Copy every line of the listing below word for word, omitting the pictures from your answer.

+++ Provided records

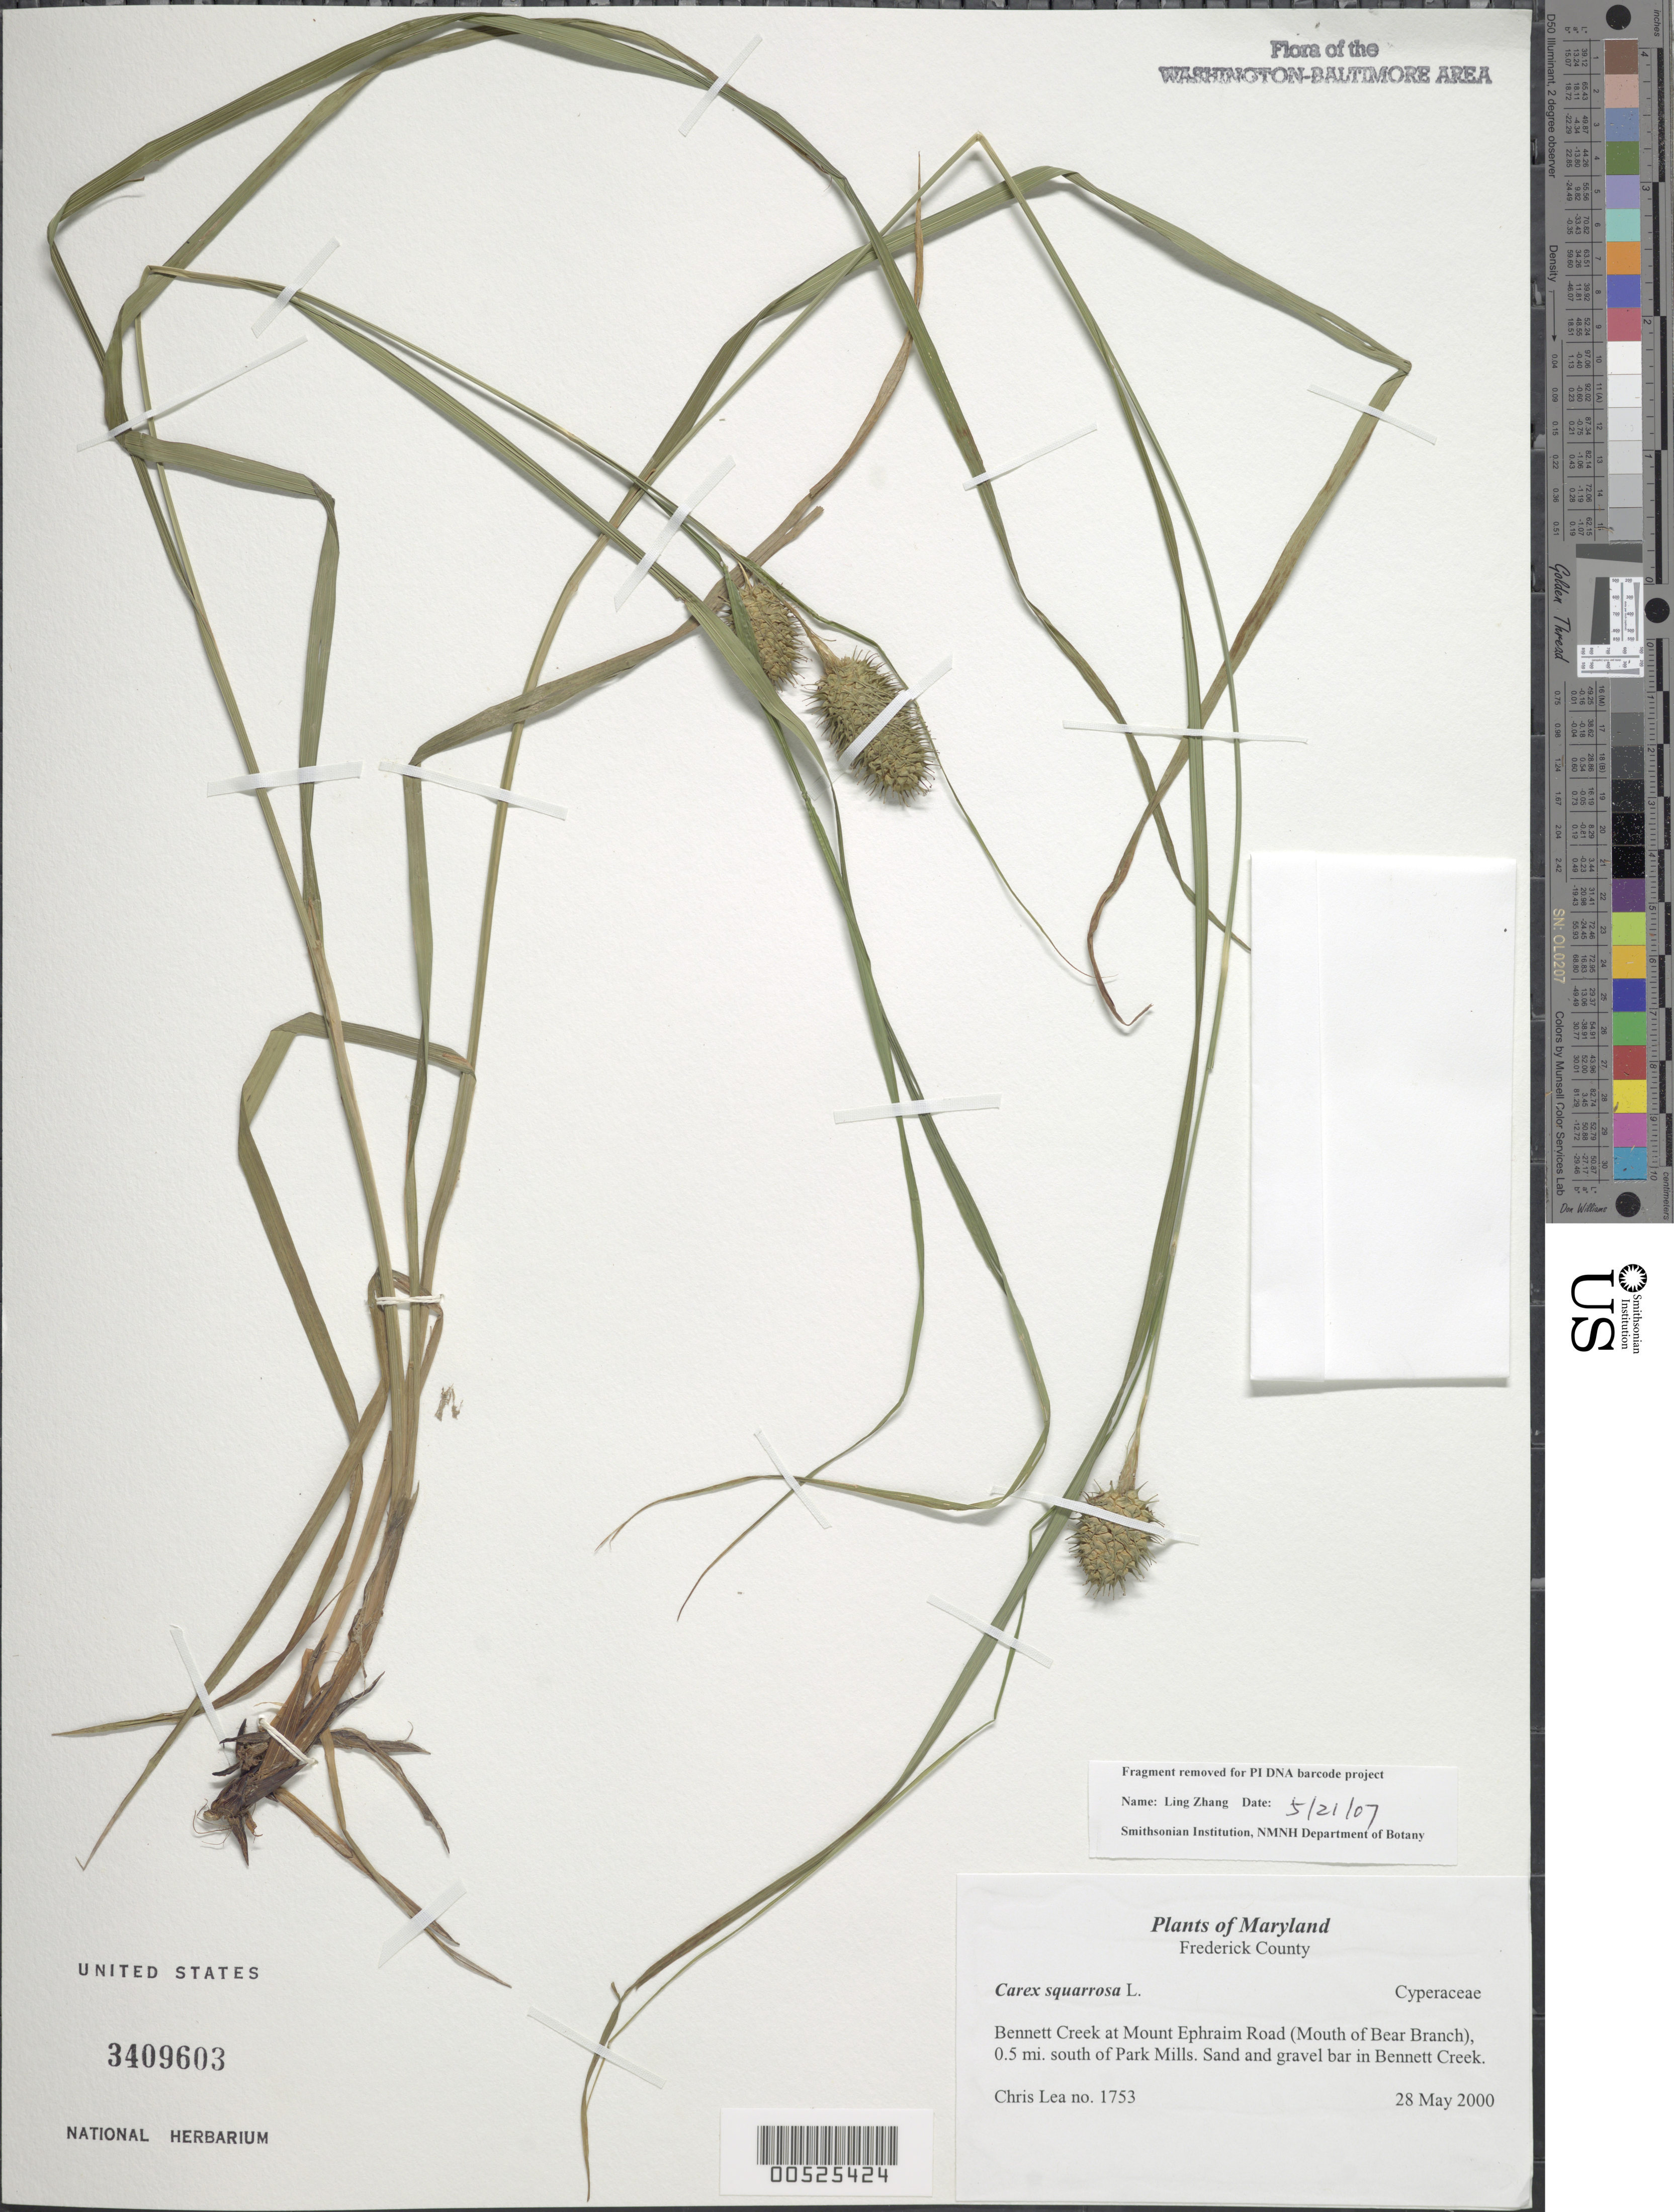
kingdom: Plantae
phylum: Tracheophyta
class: Liliopsida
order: Poales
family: Cyperaceae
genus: Carex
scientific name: Carex squarrosa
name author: L.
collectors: C. Lea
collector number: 1753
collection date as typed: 28 May 2000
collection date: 2000-05-28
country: United States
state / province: Maryland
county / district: Frederick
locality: Bennett Creek at Mount Ephraim Road (mouth of Bear Branch), 0.5 mi. south of Park Mills.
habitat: Sand and gravel bar.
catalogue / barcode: US 3409603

++++++

◆ Output for this exercise
kingdom: Plantae
phylum: Tracheophyta
class: Liliopsida
order: Poales
family: Cyperaceae
genus: Carex
scientific name: Carex squarrosa
name author: L.
collectors: C. Lea
collector number: 1753
collection date as typed: 28 May 2000
collection date: 2000-05-28
country: United States
state / province: Maryland
county / district: Frederick
locality: Bennett Creek at Mount Ephraim Road (mouth of Bear Branch), 0.5 mi. south of Park Mills.
habitat: Sand and gravel bar.
catalogue / barcode: US 3409603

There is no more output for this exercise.